The Illuminating Engineering Society, a professional association for the lighting and design community, was one such organization to respond to the increased interest in germicidal UV lighting. The IES focused on UVC, which is currently considered the most effective range in the UV light wavelength spectrum in disinfection, but also can be the most hazardous to people exposed to it in uncontrolled settings. (Other wavelength ranges, including UVA, have also been shown to successfully kill or inactivate pathogens.) While versions of germicidal UV (GUV) have been used for surface disinfection since the late 1800s, interest in the technology increased following the 2014 Ebola virus outbreak in West Africa. When properly applied, GUV—which refers to short-wave UVC radiation in the 200-to- 280-nanometer range on the ultraviolet spectral band—has been shown to kill bacteria and spores and even deactivate viruses, such as SARS-CoV-2, which are nonliving infectious agents that replicate. (UVA, UVB, and UVC are all produced by the sun and pass through the ozone layer in varying quantities, with UVA being the most prevalent.)
The organization’s photobiology committee opted to convene a special subcommittee to address the topic, and after a few intense weeks published the "Germicidal Ultraviolet (GUV) – Frequently Asked Questions" report. “There is enough misleading information that we felt we really needed to address the typical questions people have,” medical physicist and committee chair David Sliney tells ARCHITECT.
“For viruses, very short wavelength UVC will break down its RNA, preventing the virus from replicating,” explain professor Mark Rea and senior research scientist Andrew Bierman, both at the Lighting Research Center at Rensselaer Polytechnic Institute in Troy, N.Y. “For bacteria, this direct action on its DNA will also prevent replication. The UV is absorbed by a chromophore, which creates intracellular reactive oxygen molecules, like hydrogen peroxide, that react with life-sustaining molecules.”
If the technology is used properly, luminaires outfitted with UVC light sources do not cause harm to occupants. Sliney remarks that the long-held belief that UVC causes skin cancer “is largely a myth.” However, direct exposure can cause uncomfortable eye conditions such as photokeratitis—also known as "welder’s flash"—or photo conjunctivitis if the luminaire is operated improperly. To avoid such conditions, the IES recommends the use of UVC light only in upper air germicidal fixtures, where the UVC source is positioned at least 7 feet high and directed at the ceiling to irradiate air as it circulates.

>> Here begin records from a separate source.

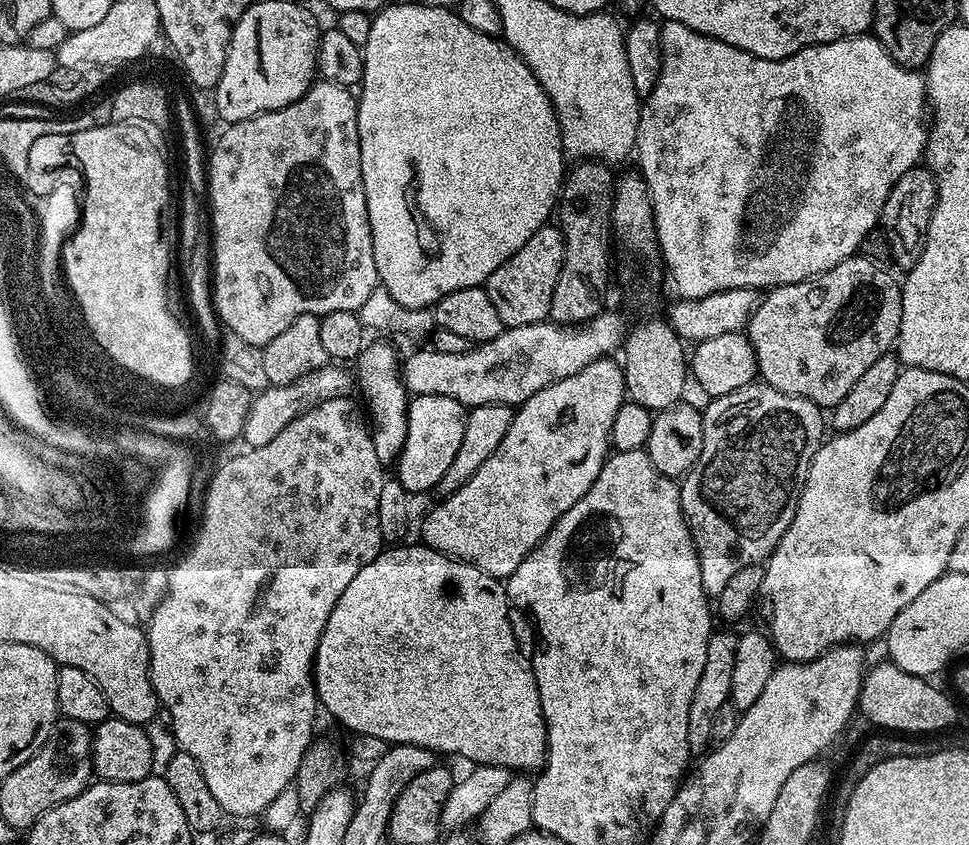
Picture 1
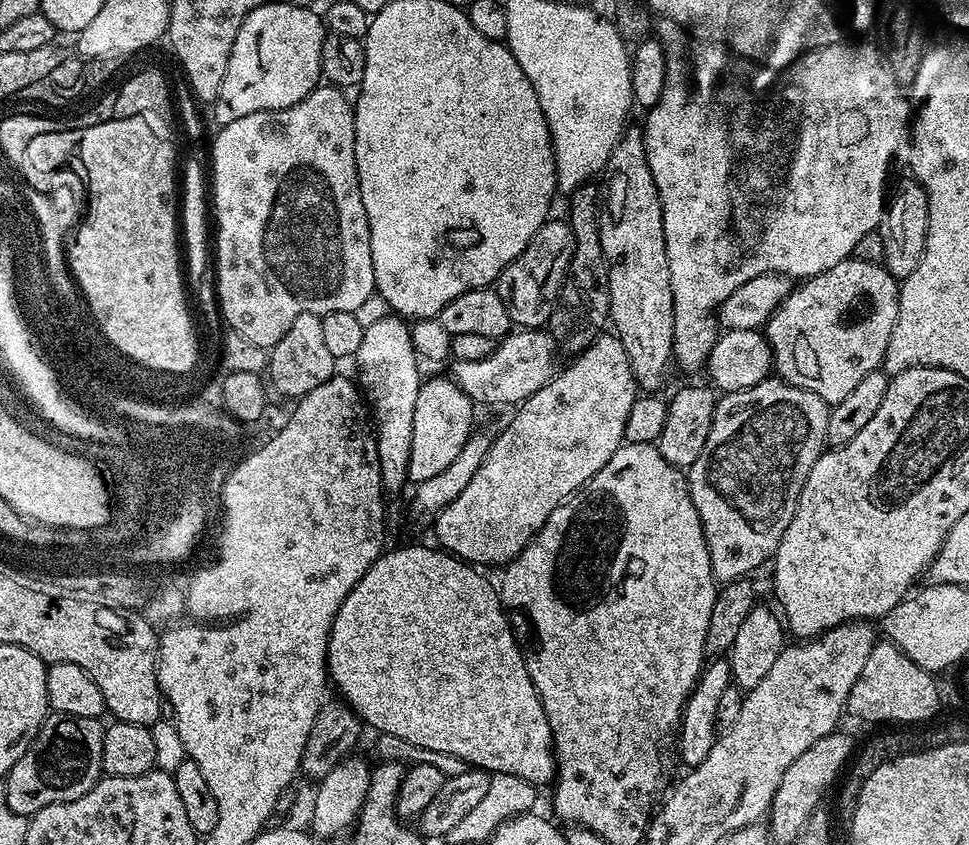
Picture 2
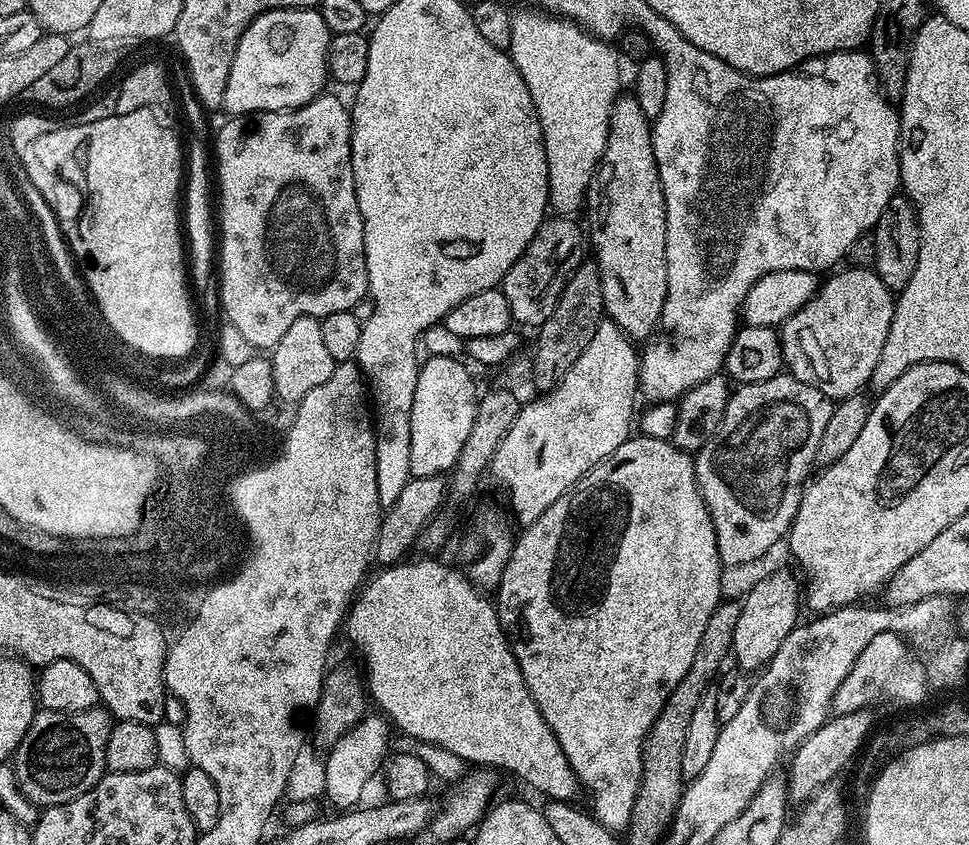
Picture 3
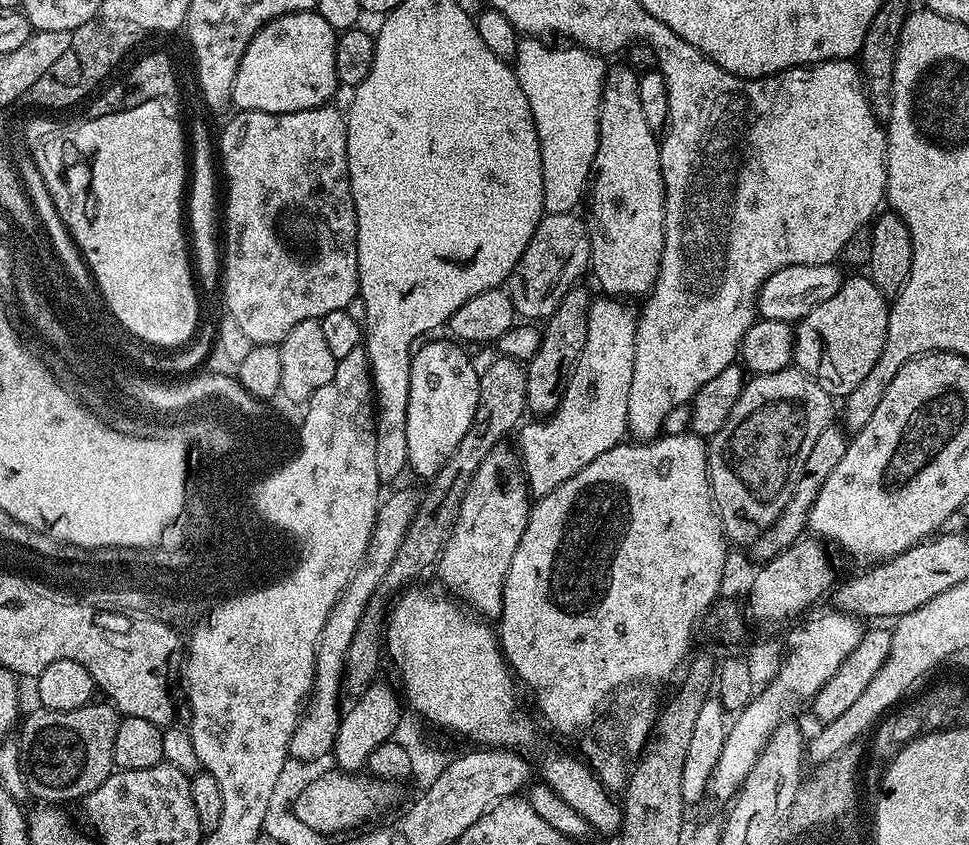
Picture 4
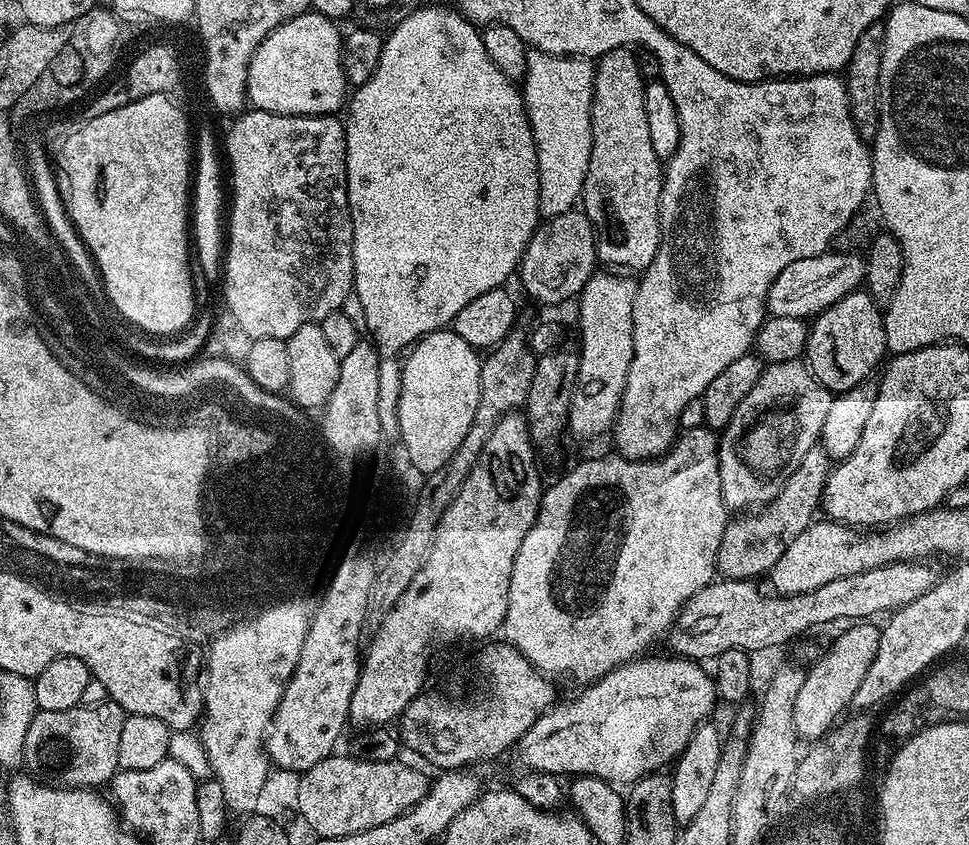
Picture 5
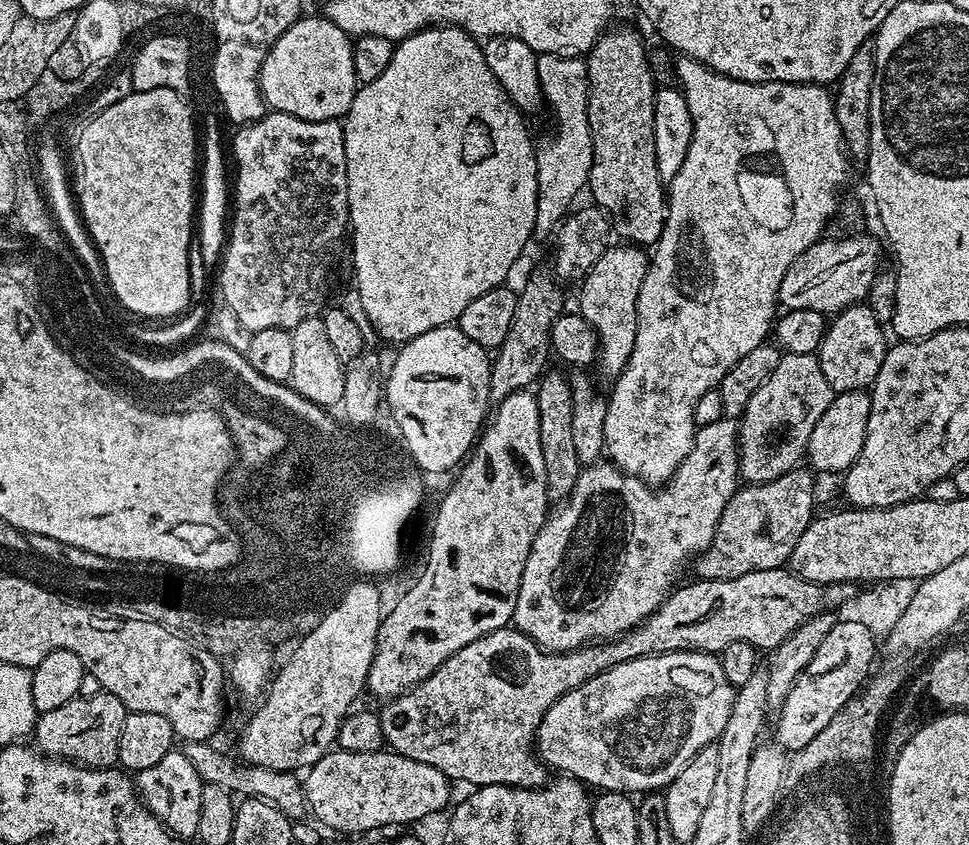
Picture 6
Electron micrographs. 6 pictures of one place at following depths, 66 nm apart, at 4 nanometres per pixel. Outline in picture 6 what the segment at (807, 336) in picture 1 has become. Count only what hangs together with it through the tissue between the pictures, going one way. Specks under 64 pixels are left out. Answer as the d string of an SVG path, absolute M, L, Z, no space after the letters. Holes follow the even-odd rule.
M864 302L851 304L831 317L818 349L818 359L822 374L826 374L826 382L830 382L833 393L871 389L886 351L884 332L880 328L883 328L882 322L874 318L874 314Z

“Upper-room GUV disinfects large volumes of room air (above occupant's heads) at once, resulting in high 'equivalent' air changes per hour in terms of air disinfection only,” the IES report explains. For rooms that do not have the requisite minimum ceiling height of 7 feet, designers might instead turn to UV lamps designed for installation inside air ducts for both residential and commercial HVAC units. However, this technology cannot help to limit the spread of disease between people when installed in ducts, cautions the IES in its report. “When UV is used in ducts, although it ensures that recirculated air does not have viable pathogens, it, unfortunately, does relatively little to prevent person-to-person transmission in a room where both an infectious source and other susceptible persons share the same air,” the organization writes. “For effective interruption of transmission, air disinfection has to occur in the same room where transmission is occurring.”
Many lighting manufacturers and technology companies have developed alternative options, leveraging LEDs, and other light spectrums to offer antimicrobial effects without limiting occupation. GE Current, for example, sells a recessed LED luminaire that emanates UVA light at a wavelength of 365 nanometers, which is not visible to the human eye, as well as white light. The Boston-based manufacturer patented its technology, which enables fixtures that offer direct illumination and disinfection for occupied spaces, such as patient rooms and cafeterias, back in 2015. A study by Case Western Reserve University School of Medicine and the Cleveland VA Medical Center found that GE Current’s Lumination LED luminaires were effective in reducing MRSA (methicillin-resistant Staphylococcus aureus), E. coli, and bacteriophage MS2 by 80% to 90% for occupied patient rooms.